Chelsea_cole Chelsea_cole - 4 months ago 50x
Python Question

Compute Pairwise Cosine Similarity using scikit-learn

I am new to this, so it would be helpful if someone could point me in right direction/help me with some tutorial.
Given a sentence and a list of other sentences (English):

s = "This concept of distance is not restricted to two dimensions."
list_s = ["It is not difficult to imagine the figure above translated into three dimensions.", "We can persuade ourselves that the measure of distance extends to an arbitrary number of dimensions;"]

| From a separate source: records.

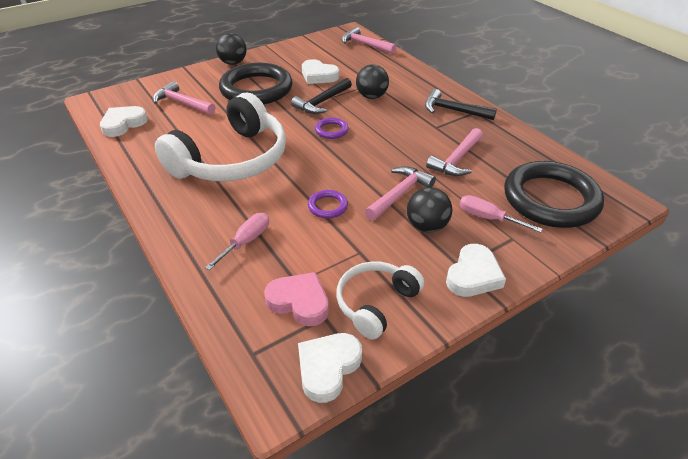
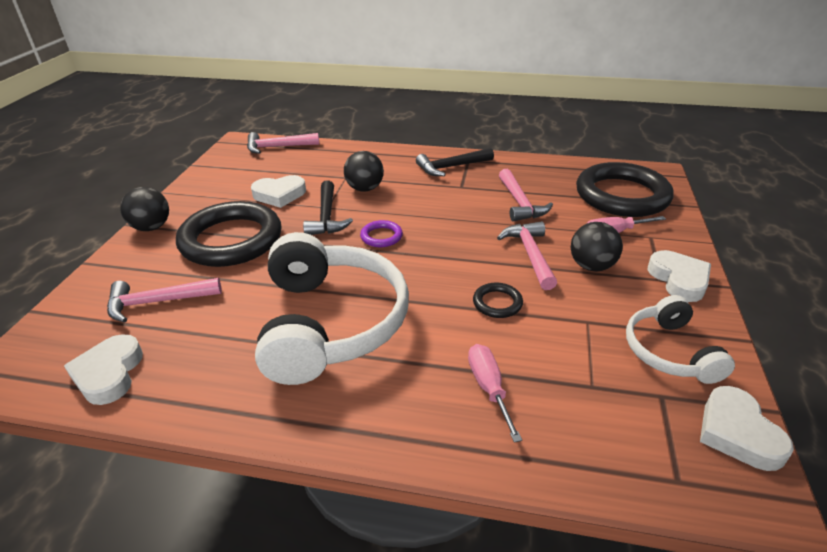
camera: 45 degrees left, 5 degrees down
pink heart [265,272,329,326] -> none
purple ring [308,190,348,218] -> black ring [473,283,523,318]

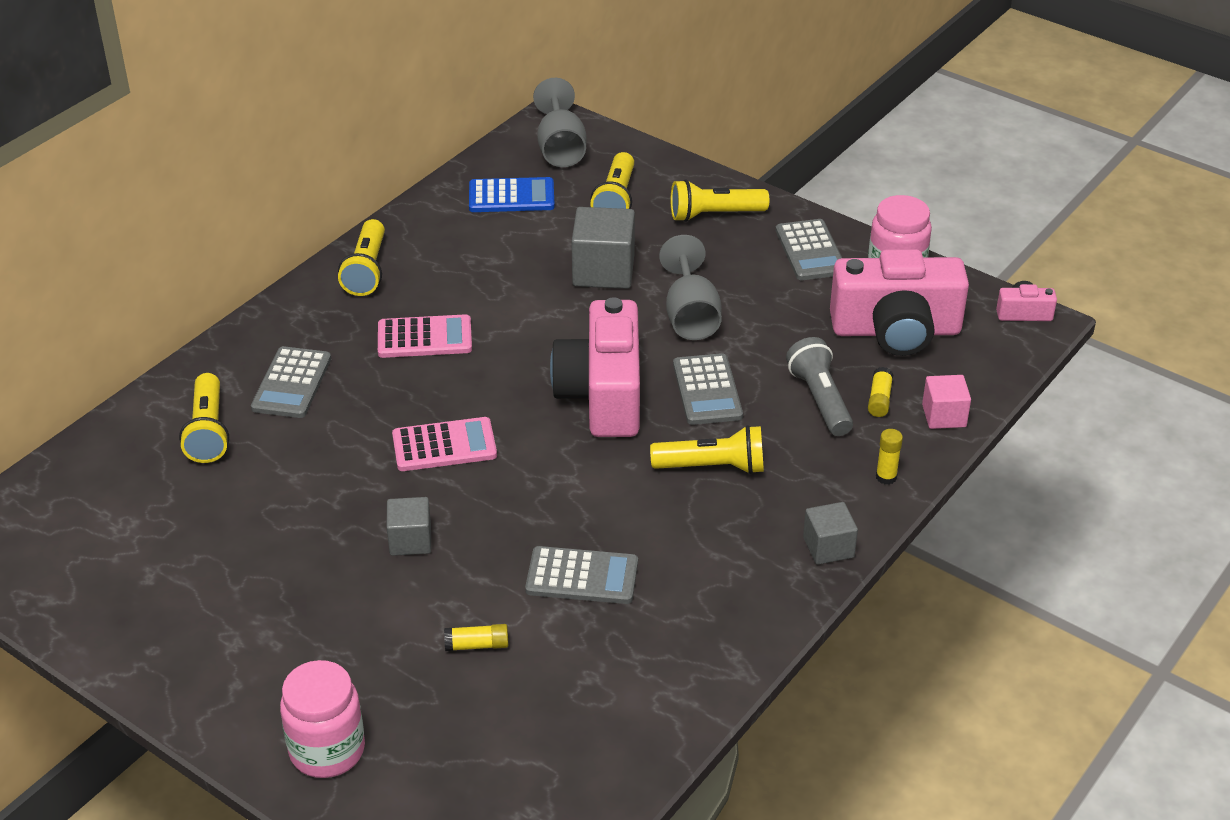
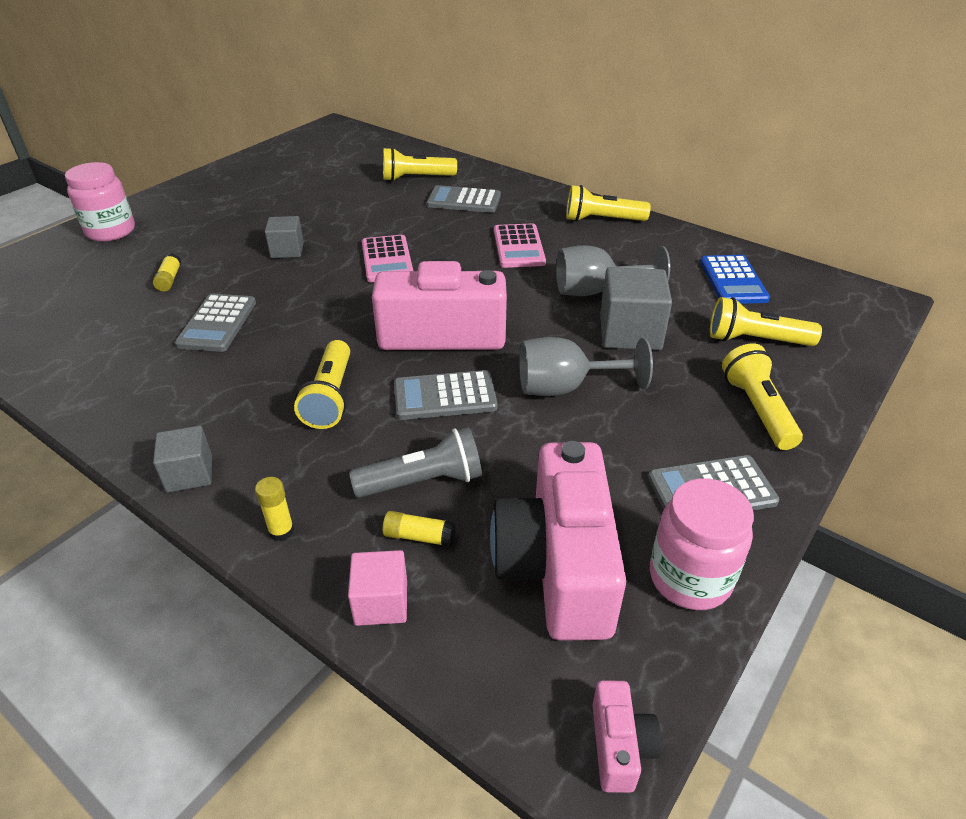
camera: 90 degrees right, 0 degrees up
grey goblet [533,78,587,167] -> grey goblet moved to [556,245,670,296]

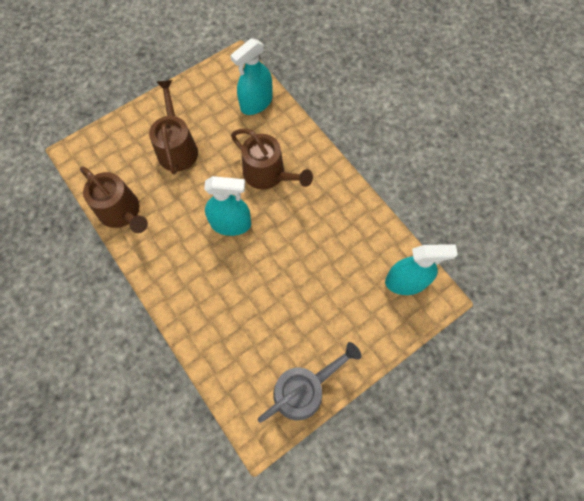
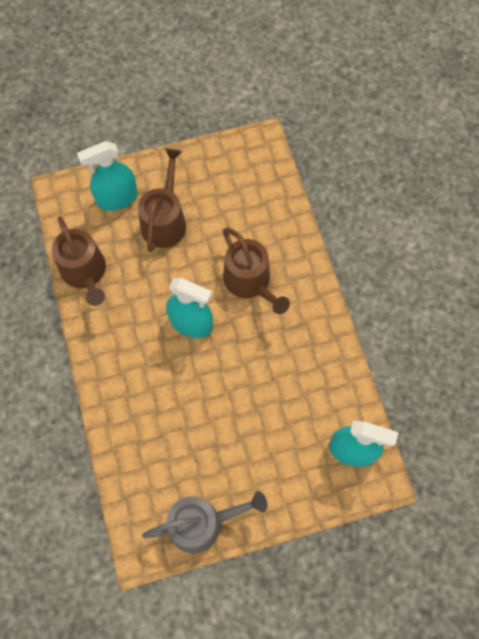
camera: 20 degrees right, 0 degrees up
turquoise spray bottle [230,38,272,115] -> turquoise spray bottle moved to [77,141,138,211]

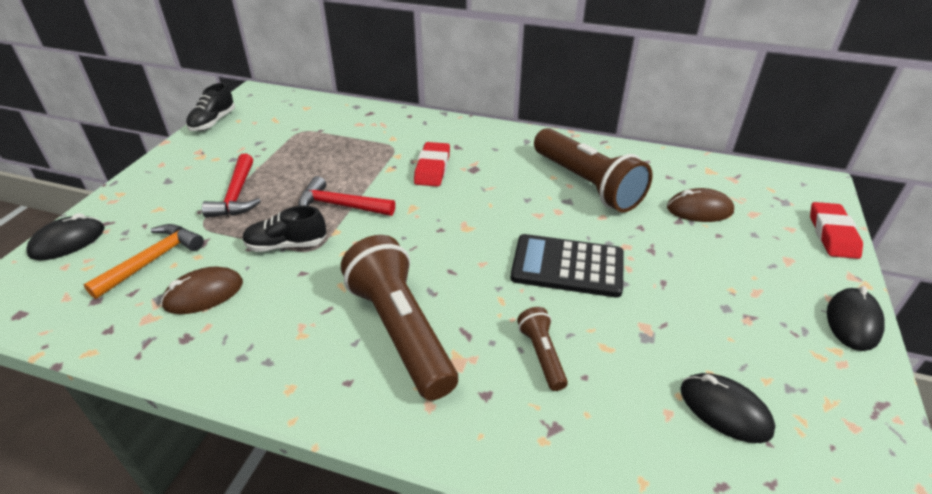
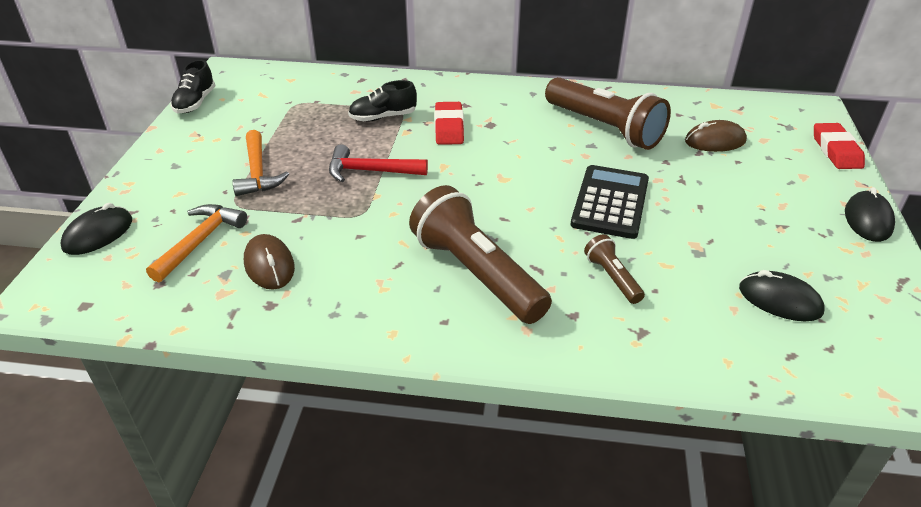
camera: 10 degrees left, 0 degrees up
brown mouse [161,267,243,314] -> brown mouse turned 75 degrees counterclockwise [244,234,295,290]
red hammer [202,154,261,218] -> orange hammer [232,130,289,196]
black shoe [242,206,326,252] -> black shoe moved to [348,80,417,122]
black calculator [510,234,624,298] -> black calculator turned 105 degrees clockwise [571,165,649,239]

I want to compute pairwise cosine similarity between each sentence in the list and sentence s, then find the max value.

What i've got so far:

from sklearn.feature_extraction.text import TfidfVectorizer
tfidf = TfidfVectorizer(norm='l2', min_df=0, use_idf=True, smooth_idf=False, sublinear_tf=True, tokenizer=tokenize)
bow_matrix = tfidf.fit_transform([s, ' '.join(list_s)])

1. What's next?

2. Should we transform the whole corpus or just 2 sentences when compute pairwise cosine similarity?

3. How to apply removing stopwords and stemming for this?



First, you might want to transform your documents as follows

X = tfidf.fit_transform([s] + list_s) # now X will have 3 rows
  1. What's next?: you have to find cosine similarity between each row of tf-idf matrix. See this post on how to do that. For intuition, you can calculate distance between s and list_s using cosine distance.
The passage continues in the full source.